Everyone join in!

Article published on April 4, 2005
community published
Article published on April 4, 2005

This article has not been vetted by an editor at Paris HQ

There are nearly half a billion people and 21 different languages in the EU: variety, not unity, is the order of the day. Participative media projects can, however, contribute to the formation of a European identity

The key to creating a common European identity is a working openness in the media which would give citizens the opportunity to take part in the political process and consequently identify themselves as united citizens. Apart from certain exceptions, including ARTE, Euronews and Euractiv, hardly any multilingual, cross-national European media exist. Newspaper projects, such as the weekly Guardian Europe founded by Helmut Schmidt, or The European, were quickly abandoned. The costly and long-winded translation process, grave cultural differences in journalistic style, waning readership and the strict workings of national advertising markets dealt these projects a deathblow. Interestingly, even though the number of journalists in Brussels continues to grow (there were 133 German correspondents in 2003, compared to 40 in 1991), national themes have continued to dominate everyday reporting. European issues, reported from a European perspective, only emerge if big events occur such as the introduction of the euro.

Thomas Meyer, political scientist and author of the book Die Identität Europas, feels that the reason for this comes from EU politics itself. “The media focuses strongly on conflict and individuals.
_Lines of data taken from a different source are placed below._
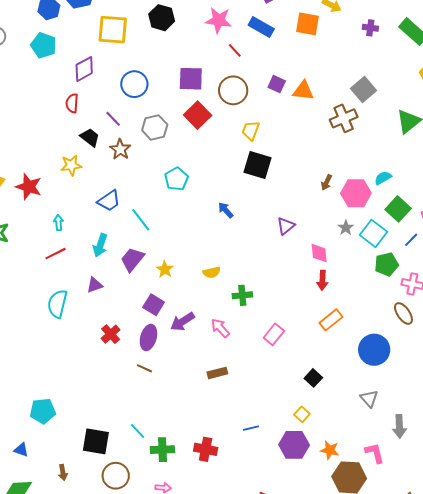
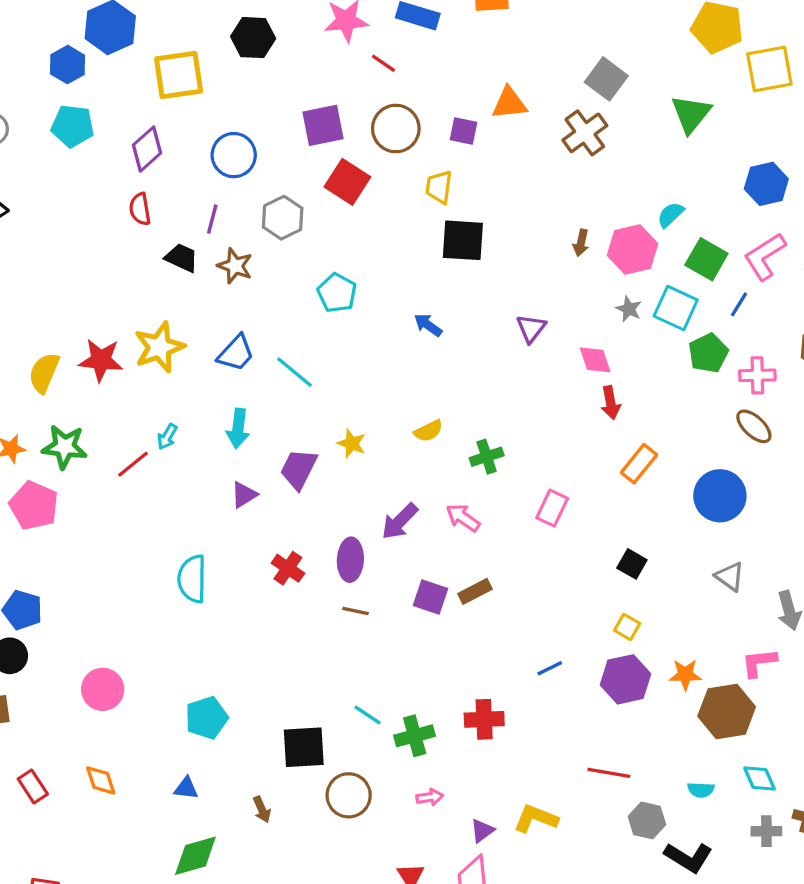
purple square: (277, 84) -> (463, 131), moved
purple line: (113, 119) -> (212, 219), turned 72
yellow star: (71, 165) -> (159, 347), moved, size x1.4
cyan arrow: (59, 223) -> (167, 437), moved, turned -133
red line: (56, 254) -> (133, 464), moved
purple trapezoid: (132, 259) -> (299, 469), moved
cyan semicircle: (57, 304) -> (192, 579), moved
purple square: (154, 305) -> (430, 597), moved
pink L-shape: (375, 453) -> (759, 663), turned -70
If these factors were addressed more, the media could pay more attention to European affairs. At the moment, however, European topics are complicated, anonymous and alien. Important issues such as simplicity and identification with the individuals and topics reported on remain untouched. Since the mainstream media is not contributing to the creation of a European public space, it is up to the people to make themselves heard vis-à-vis the political power of Brussels.

In movements which span several countries, such as Attac (which mobilises the anti-EU Constitution camp across Europe) and civil society meetings like the European Social Forum, a continental openness is manifesting itself for the first time. The medium for this ‘Eurogeneration’ is the Internet. Anyone can make any number of contributions, even if they have limited money and time, and therefore become ‘journalists’ themselves. Indymedia for example, is an international network which could help to establish a European public sphere. The goal of such movements is, in the first instance, to integrate alternative media and media organisations with each other and, by so doing, present ideas outside the realm of mainstream media. Instead of editorial staff, there is a so-called ‘moderation collective’, which organises the flow of news as clearly as possible. Everyone has the opportunity to publish an article. The model has had worldwide success and Indymedia is represented in 40 European countries alone. That the EU has become a topic commonly treated by Indymedia is demonstrated by the German homepage of the site on Easter Monday: under the title ‘EU – further action day in Brussels’, the article reported on the demonstration in Brussels against the planned services regulations. Public Internet platforms such as the German-speaking ‘Europa-Digital’ survive thanks to their readership also acting as (mostly voluntary) authors.

EU institutions are increasingly turning to this method of participative journalism. Margot Wallström, Commissioner for Information and Media, publishes refreshing anecdotes from her political life as well as humorous occurrences in her web-log – On World Womens’ Day on the 8th March she posted the following comment: ‘Rightly the small daughter of my friend asks: So are all the other days men’s days then?’

Clearly there are already a number of successful examples of participative journalism furthering the cause of a European public sphere and which, by their very nature, began predominantly on the internet. Of course the network has its weaknesses – the language variety can quickly become a language barrier, for example, and this ‘new’ medium is mainly directed at young people. One significant advantage that the Worldwide Web offers is its capacity to accommodate new ideas and spontaneous individual initiatives. It can only be hoped that these tentative beginnings of a European openness will be strengthened by cyberspace and the possibilities it gives to the public.